Reactions to the American Rescue Plan
President Biden also used his primetime speech to describe features of the American Rescue Plan (ARP), which he’d signed into law earlier in the day. The “historic piece of legislation…delivers immediate relief to millions of people,” Biden said, through $1,400 stimulus checks, unemployment benefits, small-business assistance, lower health-care premiums, and food and housing assistance. “And it will cut child poverty in this country in half, according to the experts,” said the president.
Reactions to the $1.9 trillion legislation were swift, with some people praising the assistance it promises and others criticizing what they consider overreach and partisanship. Several faith-based social-justice groups issued statements in support of the ARP. Diane Randall, general secretary of the Friends Committee on National Legislation, said, “President Biden made it clear he wants to go big in taking on COVID-19. As people of faith, we agree. It is a moral imperative to confront the pandemic and care for all of those left in its disastrous wake.”
Sister Simone Campbell, executive director of NETWORK Lobby for Catholic Social Justice, responded to the ARP this way: “My Catholic faith demands that we must individually and collectively help those in need…and the American Rescue Plan is the faithful answer to those in need.”
The Rev. William Barber II, co-chair of the Poor People’s Campaign, says the new administration’s approach to coronavirus relief will “require long-term, fundamental transformation.” He tweeted, “President Biden & Vice President Harris, now that the American Rescue Plan Act has been signed into law, we cannot accept the poverty & low-income of 140 million Americans before COVID. We need healthcare for all, voting rights for all & a moral agenda.”
Critics Decry Liberal Overspending, Abortion Expansion
The legislation’s massive scale and wide-ranging provisions raise fears for other faith leaders.
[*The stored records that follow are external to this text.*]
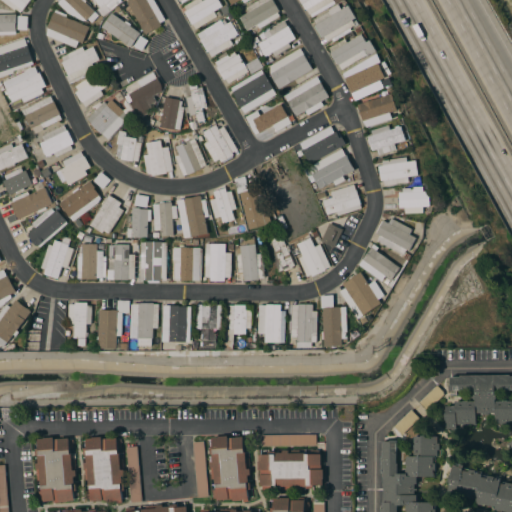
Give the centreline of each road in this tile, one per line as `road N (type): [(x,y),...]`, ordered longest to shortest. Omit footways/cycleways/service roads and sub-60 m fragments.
road 1 (residential): [(17,511),(11,428),(182,427)]
road 2 (residential): [(182,427),(333,426),(333,511)]
road 3 (residential): [(379,511),(379,438),(445,369),(511,369)]
road 4 (motorway): [(409,0),(511,188)]
road 5 (motorway): [(511,108),(452,0)]
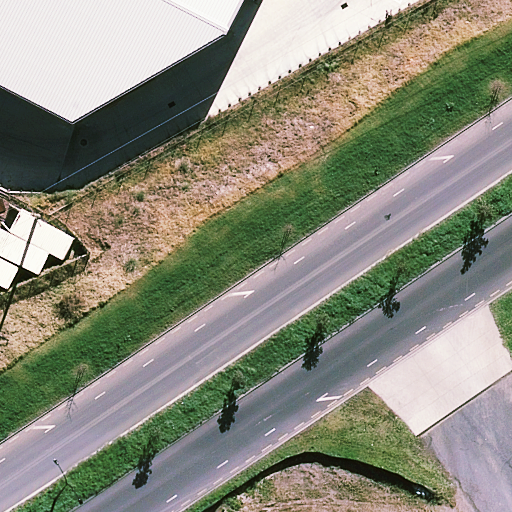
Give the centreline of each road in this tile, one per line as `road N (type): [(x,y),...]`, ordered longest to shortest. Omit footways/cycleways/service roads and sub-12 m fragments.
road 1 (secondary): [(0,482),(511,131)]
road 2 (secondary): [(511,258),(298,412),(134,511)]
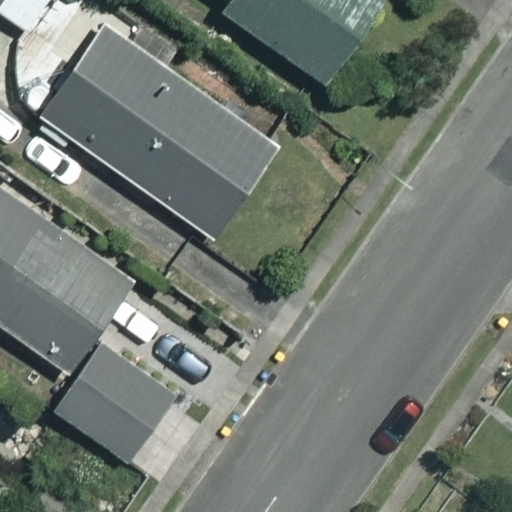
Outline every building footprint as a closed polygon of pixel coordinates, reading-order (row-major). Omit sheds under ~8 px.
[(43,0),(0,0),(0,8),(24,26),(43,0)] [(370,0),(216,0),(216,1),(317,74),(370,0)] [(274,141),(100,17),(36,108),(209,232),(274,141)] [(126,273),(0,185),(0,322),(62,365),(126,273)] [(171,389),(109,335),(45,408),(107,462),(171,389)]
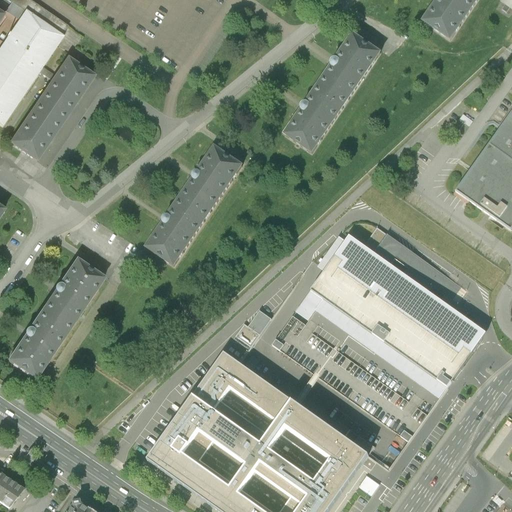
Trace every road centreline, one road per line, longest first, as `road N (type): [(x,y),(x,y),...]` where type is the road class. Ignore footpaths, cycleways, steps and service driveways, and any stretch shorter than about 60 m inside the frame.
road 1 (primary): [(0,408),(150,511)]
road 2 (secondary): [(415,511),(511,384)]
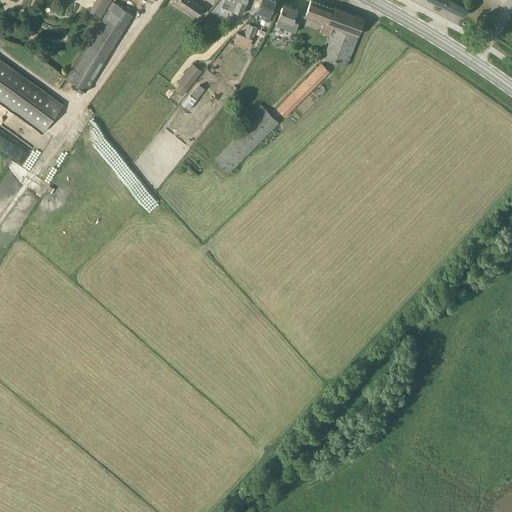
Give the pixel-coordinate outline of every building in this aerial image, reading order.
[(94,0),(88,11),(100,18),(111,0),(94,0)] [(190,0),(179,0),(177,3),(197,16),(203,8),(190,0)] [(227,7),(235,10),(234,12),(242,14),(246,0),(224,0),(224,1),(229,3),(227,7)] [(261,0),(257,11),(264,13),(262,19),(268,21),(270,16),(271,16),(276,1),(273,0),(261,0)] [(305,16),(323,23),(320,32),(331,36),(334,26),(336,27),(324,58),(348,66),(365,18),(333,6),(332,8),(311,0),(305,16)] [(429,0),(463,16),(468,5),(459,0),(429,0)] [(111,2),(65,79),(85,92),(132,15),(111,2)] [(284,4),(279,17),(276,25),(295,33),(299,23),(293,21),(297,9),(284,4)] [(253,39),(257,27),(248,24),(244,35),(253,39)] [(161,87),(182,64),(174,56),(152,79),(161,87)] [(0,59),(0,100),(44,132),(63,105),(0,59)] [(192,63),(177,82),(184,87),(187,90),(202,71),(192,63)] [(321,64),(276,109),(283,116),(328,70),(321,64)] [(197,99),(205,89),(200,85),(192,95),(197,99)] [(236,138),(214,160),(228,173),(278,122),(260,104),(231,134),(236,138)] [(10,142),(4,151),(29,167),(35,158),(10,142)]
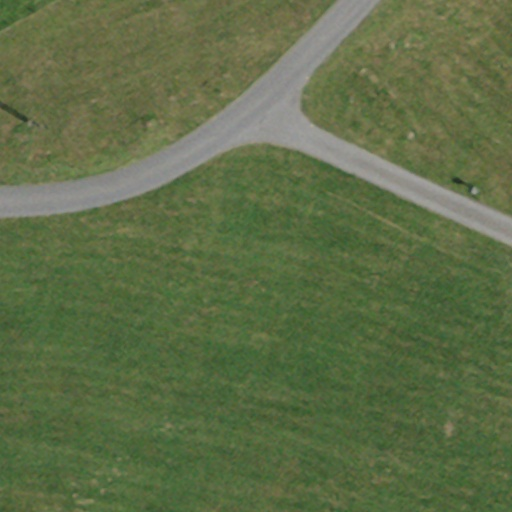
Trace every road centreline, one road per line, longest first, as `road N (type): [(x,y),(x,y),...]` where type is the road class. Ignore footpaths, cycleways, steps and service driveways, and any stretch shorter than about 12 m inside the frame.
road 1 (unclassified): [(0,200),(87,192),(153,174),(259,108),(356,0)]
road 2 (track): [(259,108),(511,226)]
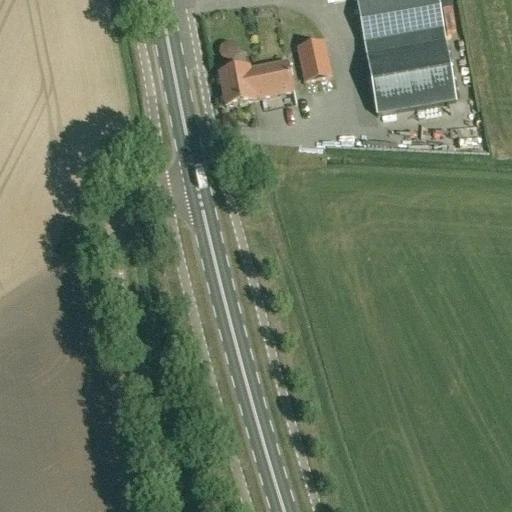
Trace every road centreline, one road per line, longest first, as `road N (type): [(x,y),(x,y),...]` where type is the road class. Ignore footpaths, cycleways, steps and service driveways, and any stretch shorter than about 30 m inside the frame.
road 1 (unclassified): [(163,511),(109,252),(130,209),(198,188)]
road 2 (secondary): [(280,511),(198,188)]
road 3 (secondary): [(198,188),(160,0)]
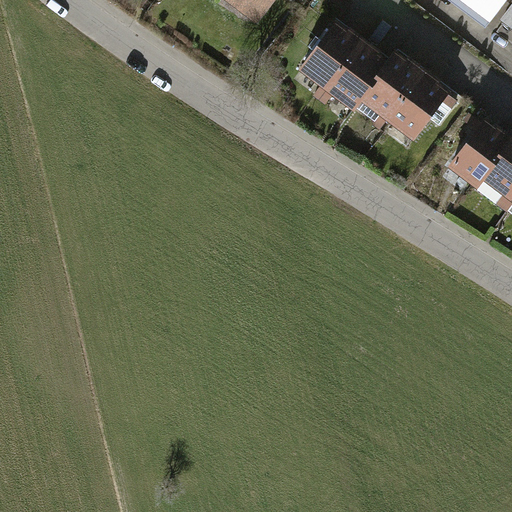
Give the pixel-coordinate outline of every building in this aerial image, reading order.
[(277,0),(222,0),(258,27),(277,0)] [(509,0),(446,0),(486,31),(509,0)] [(511,7),(501,22),(511,29),(511,7)] [(391,59),(338,20),(300,72),(356,116),(364,105),(416,143),(454,91),(398,50),(391,59)] [(511,135),(488,118),(450,171),(509,214),(511,209),(511,135)]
The Rev. Albert Mohler, president of the Southern Baptist Theological Seminary, warns that the ARP isn’t a stimulus bill, as it was “sold,” but rather “a redefinition of our federal government.” In the Friday “Briefing” posted on his website, Mohler calls the law “a check” that the U.S. government “can’t back.”
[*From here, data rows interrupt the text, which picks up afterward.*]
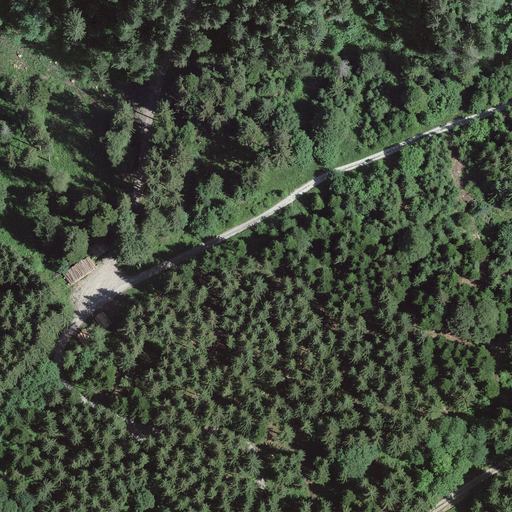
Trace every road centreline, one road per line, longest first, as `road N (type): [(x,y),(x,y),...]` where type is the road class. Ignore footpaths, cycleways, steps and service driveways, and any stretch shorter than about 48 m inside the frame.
road 1 (track): [(511,93),(324,172),(109,294)]
road 2 (track): [(109,294),(123,194),(158,66),(192,0)]
road 3 (track): [(142,428),(127,443),(0,477)]
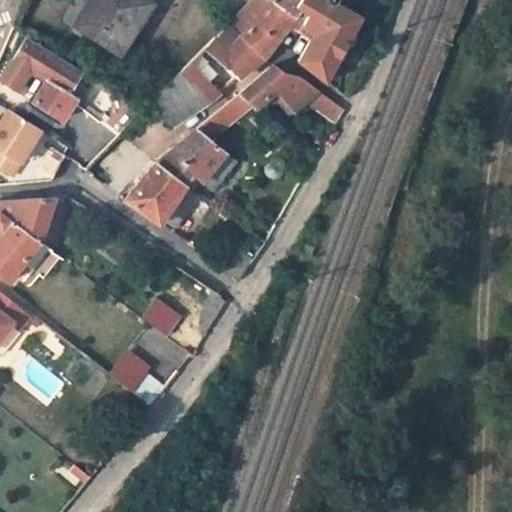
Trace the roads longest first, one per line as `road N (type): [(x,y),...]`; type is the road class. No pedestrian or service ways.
road 1 (residential): [(401,0),(369,80),(246,295)]
road 2 (residential): [(0,192),(77,183),(246,295)]
road 3 (residential): [(246,295),(82,511)]
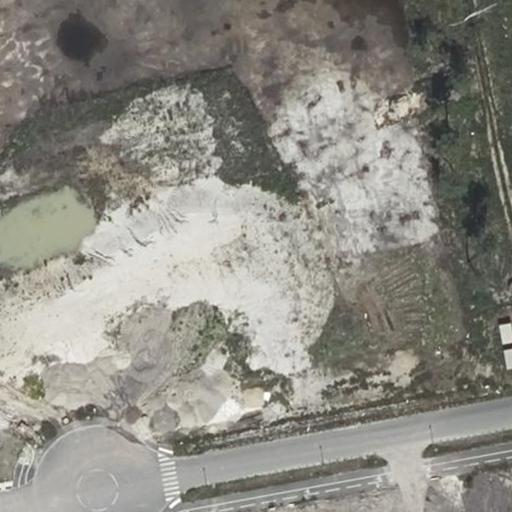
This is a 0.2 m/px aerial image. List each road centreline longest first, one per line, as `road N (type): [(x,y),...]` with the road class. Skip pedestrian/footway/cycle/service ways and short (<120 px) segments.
road 1 (residential): [(511,410),(145,478)]
road 2 (residential): [(145,478),(112,445),(79,447),(56,468),(55,511)]
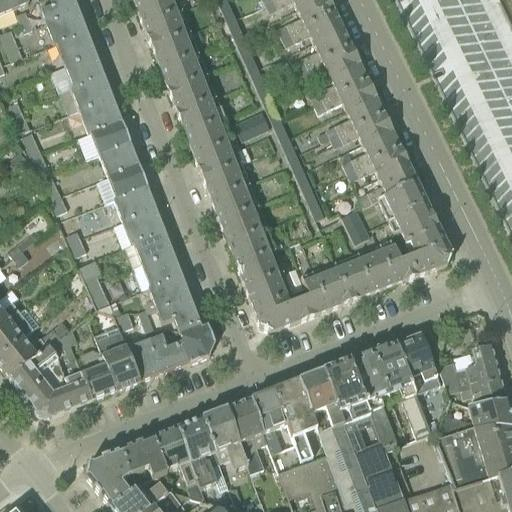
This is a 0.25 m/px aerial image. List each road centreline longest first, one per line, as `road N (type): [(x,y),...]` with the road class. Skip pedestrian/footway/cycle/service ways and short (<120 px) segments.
road 1 (residential): [(250,376),(103,0)]
road 2 (residential): [(489,287),(354,0)]
road 3 (residential): [(250,376),(489,287)]
road 4 (residential): [(27,470),(250,376)]
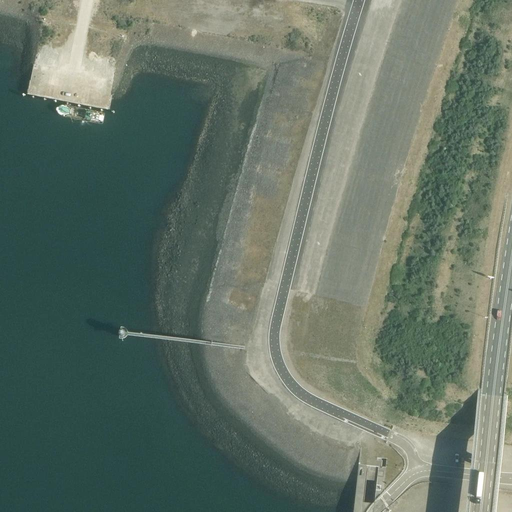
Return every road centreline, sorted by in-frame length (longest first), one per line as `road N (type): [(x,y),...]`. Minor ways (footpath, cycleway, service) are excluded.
road 1 (unclassified): [(418,470),(389,435),(303,396),(281,372),(274,347),(357,0)]
road 2 (primary): [(479,511),(511,237)]
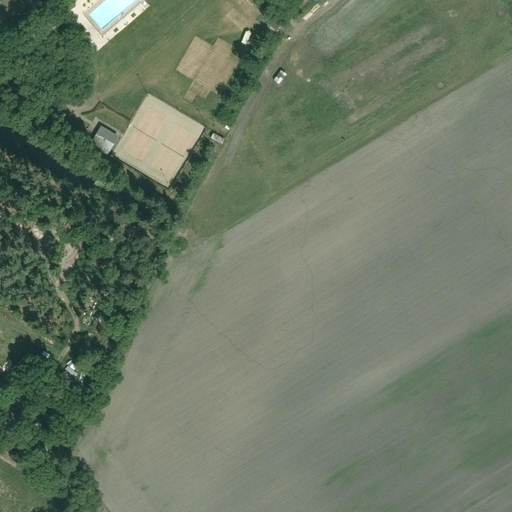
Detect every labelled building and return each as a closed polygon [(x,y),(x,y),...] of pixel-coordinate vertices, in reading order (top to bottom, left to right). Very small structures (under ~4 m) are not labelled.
[(63,10),(71,3),(68,0),(67,1),(65,0),(63,0),(58,4),(63,10)] [(276,31),(280,25),(270,18),(266,24),(276,31)] [(96,134),(90,145),(107,155),(114,145),(96,134)] [(54,404),(62,397),(58,394),(59,392),(51,385),(43,394),(54,404)] [(2,409),(17,420),(25,409),(9,398),(2,409)] [(63,418),(70,415),(64,401),(57,405),(63,418)]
The nation’s economy is already “well on its way to recovery,” adds Mohler, who says now “the economy will be so flushed with cash that there is a very real danger of inflation.” Calling the ARP “an extremely liberal bill,” he accuses the Democratic Party of using the coronavirus crisis to redefine “the entire welfare system,” expand the Affordable Care Act, and take steps toward programs such as universal basic income.
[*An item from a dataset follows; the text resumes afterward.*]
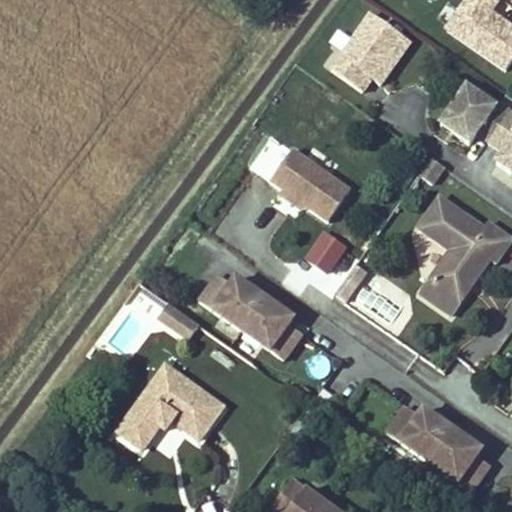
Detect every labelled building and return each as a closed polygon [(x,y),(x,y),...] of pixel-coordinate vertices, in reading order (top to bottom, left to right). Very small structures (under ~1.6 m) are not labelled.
[(410,45),(371,17),(332,73),(363,94),(372,81),(380,87),(410,45)] [(511,57),(507,54),(499,67),(511,76),(511,57)] [(494,109),(467,90),(446,120),(459,129),(454,137),(469,147),(477,137),(490,146),(511,115),(497,105),(494,109)] [(511,115),(490,146),(503,155),(496,166),(511,176),(511,174),(511,115)] [(459,129),(446,120),(441,127),(454,137),(459,129)] [(292,152),(276,141),(254,172),(270,183),(292,152)] [(350,193),(292,152),(270,183),(283,192),(304,207),(328,224),(350,193)] [(431,160),(419,177),(432,186),(444,169),(431,160)] [(304,207),(283,192),(279,197),(301,212),(304,207)] [(440,200),(418,231),(450,253),(420,296),(451,318),(489,262),(496,267),(511,243),(511,241),(488,225),(484,231),(440,200)] [(321,234),(301,263),(327,280),(347,251),(321,234)] [(356,267),(352,272),(358,275),(351,284),(356,288),(366,274),(356,267)] [(352,272),(334,297),(345,304),(356,288),(351,284),(358,275),(352,272)] [(218,278),(199,304),(283,363),(302,337),(289,328),(293,321),(235,280),(231,287),(218,278)] [(168,306),(158,320),(168,327),(178,313),(168,306)] [(199,328),(178,313),(168,327),(190,342),(199,328)] [(327,376),(328,358),(308,357),(308,376),(327,376)] [(223,410),(166,369),(118,434),(142,452),(159,428),(165,433),(172,423),(199,442),(223,410)] [(387,436),(471,495),(489,468),(476,459),(481,453),(423,412),(418,418),(405,409),(387,436)] [(10,511),(28,487),(15,478),(0,499),(0,511),(10,511)] [(334,511),(292,481),(271,510),(273,511),(334,511)]
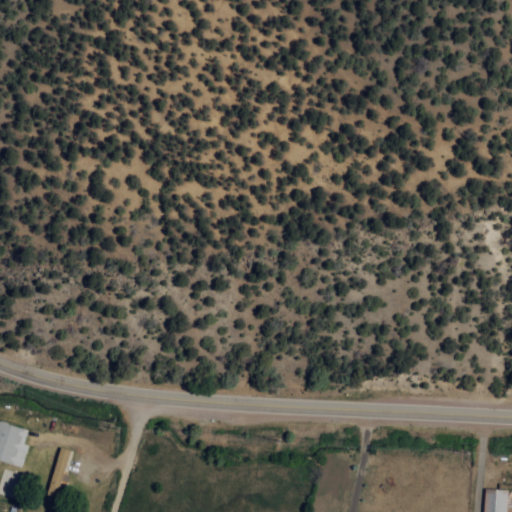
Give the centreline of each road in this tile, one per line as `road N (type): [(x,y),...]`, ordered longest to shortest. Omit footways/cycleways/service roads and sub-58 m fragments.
road 1 (secondary): [(511,417),(142,397),(0,362)]
road 2 (residential): [(142,397),(105,511)]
Though Biden ran as “Mr. Bipartisan,” says Mohler, the president and congressional Democrats managed to pass the legislation “entirely on party lines” using the reconciliation process.
Pro-life groups also are raising concerns about the ARP, because they say funds distributed through it won’t be protected by the Hyde Amendment. That means there’s no guarantee that taxpayer money won’t be used to fund abortions.
The pro-life group Susan B. Anthony List released a statement blasting the omission of Hyde protections in the ARP. Group president Marjorie Dannenfelser says Biden “has fully caved to the extremists in his party, signing a massive expansion of taxpayer-funded abortion.” She calls the ARP’s passage “tragic” and “such an offense to conscience.” Dannenfelser adds, “And what does this have to do with COVID RELIEF? Using a vulnerable moment to victimize the most vulnerable.”
The Family Research Council (FRC) voices similar concerns, saying the ARP “tears down the firewall between taxpayers and abortion.” On its website, the FRC provides more details about the law, which it calls “a bad deal for taxpayers, the economy, and especially the unborn.”